Small data problems in political research: a critical replication study
This is an incremental study that highlights critical data size issues for political researchers and practitioners using machine learning, cautioning against overreliance on small datasets.
The paper tackles the problem of small data in political research by replicating a prior study on tweet classification for organizational reputation, finding that small data causes high model sensitivity to train-test splits and extreme sparsity from preprocessing, undermining the original conclusions.

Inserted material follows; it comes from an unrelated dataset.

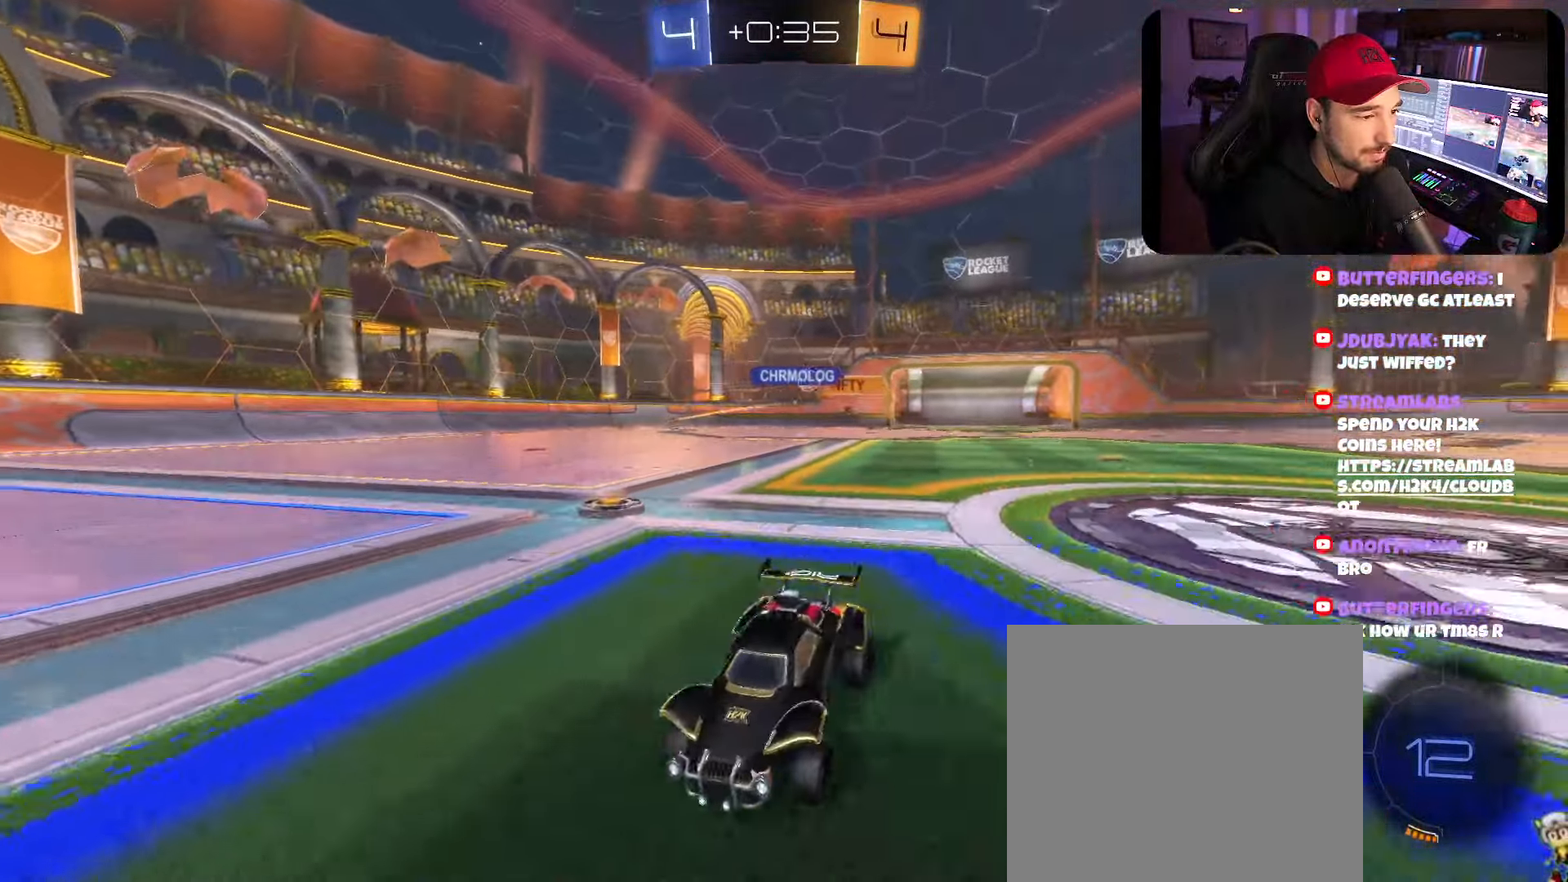
{"buttons": ["R2"], "left_stick": "right", "right_stick": "center", "events": [[416, "left_stick", "right"]]}
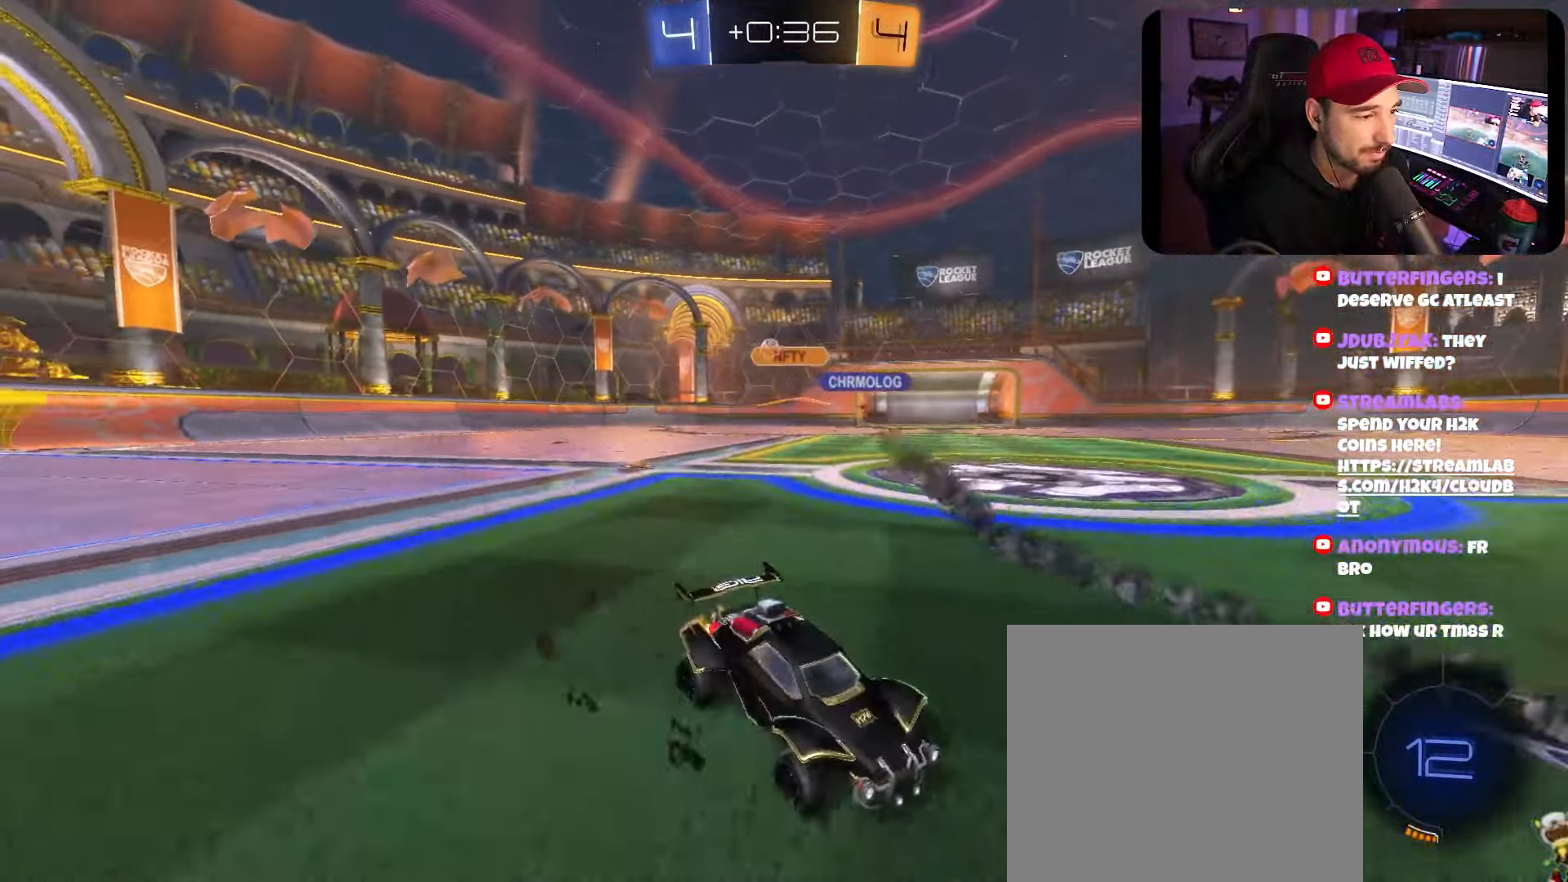
{"buttons": ["R2"], "left_stick": "right", "right_stick": "center", "events": [[66, "DPAD_LEFT", "down"], [183, "DPAD_LEFT", "up"]]}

In an often-cited 2019 paper on the use of machine learning in political research, Anastasopoulos & Whitford (A&W) propose a text classification method for tweets related to organizational reputation. The aim of their paper was to provide a 'guide to practice' for public administration scholars and practitioners on the use of machine learning. In the current paper we follow up on that work with a replication of A&W's experiments and additional analyses on model stability and the effects of preprocessing, both in relation to the small data size. We show that (1) the small data causes the classification model to be highly sensitive to variations in the random train-test split, and that (2) the applied preprocessing causes the data to be extremely sparse, with the majority of items in the data having at most two non-zero lexical features. With additional experiments in which we vary the steps of the preprocessing pipeline, we show that the small data size keeps causing problems, irrespective of the preprocessing choices. Based on our findings, we argue that A&W's conclusions regarding the automated classification of organizational reputation tweets -- either substantive or methodological -- can not be maintained and require a larger data set for training and more careful validation.